At the same time that this was happening, our tribal fight with the Dakota Access Pipeline was happening [beginning in 2016]. Even though we identified where burial sites were and sacred sites were, that oil company came in and just desecrated all of that.
So I understand what that sense of potential loss is or the loss can be — just hearing the story from the local tribal folks that this was literally the last mineral spring or sacred site left because the rest are all paved over. They're underneath the Northgate Mall, and underneath apartments, and the college, and stuff like that. That’s even more reason to act. Those are the things we need to protect.
*Cante Remle, UNEA student: I learned how to respect other people’s sacred sites and honestly how to fight to make them sacred — I’m glad I’ve learned how to write resolutions. It’s important [to come together for sacred sites] because one tribe by itself might not have a strong enough voice to really stand up for themselves, so if other tribes came in to help that tribe, maybe their voice could get stronger.

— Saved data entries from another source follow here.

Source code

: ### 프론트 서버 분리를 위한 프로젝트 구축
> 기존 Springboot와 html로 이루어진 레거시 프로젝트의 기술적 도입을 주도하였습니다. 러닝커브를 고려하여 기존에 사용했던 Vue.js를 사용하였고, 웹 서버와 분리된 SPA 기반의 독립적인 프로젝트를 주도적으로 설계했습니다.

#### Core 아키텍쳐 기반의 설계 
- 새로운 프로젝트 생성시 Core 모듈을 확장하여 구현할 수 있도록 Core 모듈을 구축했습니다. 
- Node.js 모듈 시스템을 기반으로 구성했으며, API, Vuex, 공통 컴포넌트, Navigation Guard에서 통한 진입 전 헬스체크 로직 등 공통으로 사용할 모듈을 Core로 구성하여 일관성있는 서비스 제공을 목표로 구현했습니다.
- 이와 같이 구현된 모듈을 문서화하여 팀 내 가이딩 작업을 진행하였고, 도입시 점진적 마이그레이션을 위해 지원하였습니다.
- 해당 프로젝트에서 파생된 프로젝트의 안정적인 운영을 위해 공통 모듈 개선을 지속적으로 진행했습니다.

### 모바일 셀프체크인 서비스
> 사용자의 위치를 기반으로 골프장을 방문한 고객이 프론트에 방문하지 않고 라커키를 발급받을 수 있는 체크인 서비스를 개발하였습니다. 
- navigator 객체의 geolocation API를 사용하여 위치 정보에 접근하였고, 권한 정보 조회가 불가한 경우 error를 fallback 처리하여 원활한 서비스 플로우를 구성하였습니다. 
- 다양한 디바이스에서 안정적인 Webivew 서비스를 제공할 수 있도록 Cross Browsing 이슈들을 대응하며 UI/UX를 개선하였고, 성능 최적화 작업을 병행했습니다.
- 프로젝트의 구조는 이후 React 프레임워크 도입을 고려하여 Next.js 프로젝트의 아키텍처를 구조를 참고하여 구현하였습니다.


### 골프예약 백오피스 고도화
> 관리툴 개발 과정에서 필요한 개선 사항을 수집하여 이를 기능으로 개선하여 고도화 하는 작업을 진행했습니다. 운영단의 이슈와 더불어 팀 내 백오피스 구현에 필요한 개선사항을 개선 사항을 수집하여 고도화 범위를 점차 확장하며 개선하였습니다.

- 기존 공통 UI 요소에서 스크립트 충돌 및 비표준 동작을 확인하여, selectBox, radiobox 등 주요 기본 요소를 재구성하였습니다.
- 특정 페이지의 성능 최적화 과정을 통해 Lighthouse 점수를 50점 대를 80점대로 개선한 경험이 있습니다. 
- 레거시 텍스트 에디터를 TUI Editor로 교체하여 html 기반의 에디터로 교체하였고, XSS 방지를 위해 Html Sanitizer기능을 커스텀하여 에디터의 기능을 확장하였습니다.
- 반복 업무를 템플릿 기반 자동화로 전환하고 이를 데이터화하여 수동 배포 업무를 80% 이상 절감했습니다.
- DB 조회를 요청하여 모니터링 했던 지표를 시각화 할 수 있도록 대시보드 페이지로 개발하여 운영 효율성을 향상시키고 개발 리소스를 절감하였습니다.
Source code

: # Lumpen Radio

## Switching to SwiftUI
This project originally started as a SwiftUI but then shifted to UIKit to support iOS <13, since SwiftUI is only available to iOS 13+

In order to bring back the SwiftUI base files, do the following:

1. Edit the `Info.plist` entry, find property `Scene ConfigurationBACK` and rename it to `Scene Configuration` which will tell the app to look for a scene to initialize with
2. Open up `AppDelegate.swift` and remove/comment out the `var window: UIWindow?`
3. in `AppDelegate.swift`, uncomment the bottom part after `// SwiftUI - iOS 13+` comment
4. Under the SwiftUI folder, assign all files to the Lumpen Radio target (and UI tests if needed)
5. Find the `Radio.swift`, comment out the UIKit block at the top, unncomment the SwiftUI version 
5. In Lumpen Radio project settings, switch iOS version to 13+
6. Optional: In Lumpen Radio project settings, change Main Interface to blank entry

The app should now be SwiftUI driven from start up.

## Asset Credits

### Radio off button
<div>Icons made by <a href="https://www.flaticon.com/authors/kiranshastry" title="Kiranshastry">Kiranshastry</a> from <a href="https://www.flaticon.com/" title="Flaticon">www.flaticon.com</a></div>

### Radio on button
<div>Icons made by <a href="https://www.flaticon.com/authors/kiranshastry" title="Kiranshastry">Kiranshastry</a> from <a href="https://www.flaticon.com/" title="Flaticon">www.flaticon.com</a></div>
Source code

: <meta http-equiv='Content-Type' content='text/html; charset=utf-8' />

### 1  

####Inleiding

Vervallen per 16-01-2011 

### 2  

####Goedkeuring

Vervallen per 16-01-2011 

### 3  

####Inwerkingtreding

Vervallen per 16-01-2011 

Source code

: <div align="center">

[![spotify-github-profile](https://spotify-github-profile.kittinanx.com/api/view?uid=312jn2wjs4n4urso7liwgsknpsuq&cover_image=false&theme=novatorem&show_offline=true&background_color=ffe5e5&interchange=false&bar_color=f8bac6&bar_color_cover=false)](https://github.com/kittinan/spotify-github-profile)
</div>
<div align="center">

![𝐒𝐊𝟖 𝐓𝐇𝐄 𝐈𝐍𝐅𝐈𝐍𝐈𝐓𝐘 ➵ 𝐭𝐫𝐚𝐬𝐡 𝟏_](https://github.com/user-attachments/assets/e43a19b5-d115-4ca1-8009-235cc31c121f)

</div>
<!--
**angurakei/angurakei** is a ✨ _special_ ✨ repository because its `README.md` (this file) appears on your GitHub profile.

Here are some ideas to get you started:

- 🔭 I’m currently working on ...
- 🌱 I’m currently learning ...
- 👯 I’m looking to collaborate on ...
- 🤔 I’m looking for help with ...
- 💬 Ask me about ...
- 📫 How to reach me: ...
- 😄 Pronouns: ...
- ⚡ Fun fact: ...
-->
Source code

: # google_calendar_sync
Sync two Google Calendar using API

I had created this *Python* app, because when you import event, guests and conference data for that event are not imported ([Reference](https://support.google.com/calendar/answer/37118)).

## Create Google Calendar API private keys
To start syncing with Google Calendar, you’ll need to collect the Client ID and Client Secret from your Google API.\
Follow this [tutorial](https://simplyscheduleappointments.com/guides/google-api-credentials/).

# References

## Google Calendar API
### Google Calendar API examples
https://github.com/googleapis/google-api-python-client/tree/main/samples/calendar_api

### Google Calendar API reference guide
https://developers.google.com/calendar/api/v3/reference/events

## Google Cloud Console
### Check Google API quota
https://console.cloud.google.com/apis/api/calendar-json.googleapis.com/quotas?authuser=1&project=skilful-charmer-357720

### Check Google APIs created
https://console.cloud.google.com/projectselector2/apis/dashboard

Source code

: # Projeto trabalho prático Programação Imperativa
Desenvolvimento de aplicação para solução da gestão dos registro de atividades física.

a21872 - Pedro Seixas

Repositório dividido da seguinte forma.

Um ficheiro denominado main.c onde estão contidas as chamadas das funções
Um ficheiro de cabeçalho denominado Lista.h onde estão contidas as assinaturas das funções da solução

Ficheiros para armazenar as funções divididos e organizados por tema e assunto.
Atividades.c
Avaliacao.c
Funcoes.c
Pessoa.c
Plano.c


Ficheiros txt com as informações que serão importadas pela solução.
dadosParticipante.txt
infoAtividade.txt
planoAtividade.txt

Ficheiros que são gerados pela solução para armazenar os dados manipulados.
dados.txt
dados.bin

*Akichita Takenalive, UNEA student: We can’t do this by ourselves — it would be a really big help if everyone got together.
Lichtenwaldt: At any rate, one of the things that comes up a lot when we're asking ourselves when we're sitting as a council is this: "What identifies us?"
Well, I think that question is now going to be answered. It's the springs. It's not Aurora, it's not North Seattle College, which has a huge footprint in this neighborhood. It is the spring, and it will be the spring.
Sabeqwa de los Angeles: I didn't know [before] that Seattle didn't have a landmark that was Native American. It is kind of crazy to think that there's nothing.
It was really interesting to see my father’s presence in the room during the final landmarks meeting — all he needed to say was I know who I am. I know who my ancestors are. And I know the stories. I know the history.
For me, this whole process isn't about proving. I mean, in a way it is kind of about proving that we know who we are and that we know what we're talking about when it comes to historical sites and sites used by our ancestors. But it was really nice to see him bring that together in a way that was like, “No, I don't need to prove myself to you. I know who I am.”
*These quotes are from an Oct. 26 public panel discussion at the Seattle Public Library on the effort to achieve landmark status to Licton Springs.
Quotes have been lightly edited for clarity.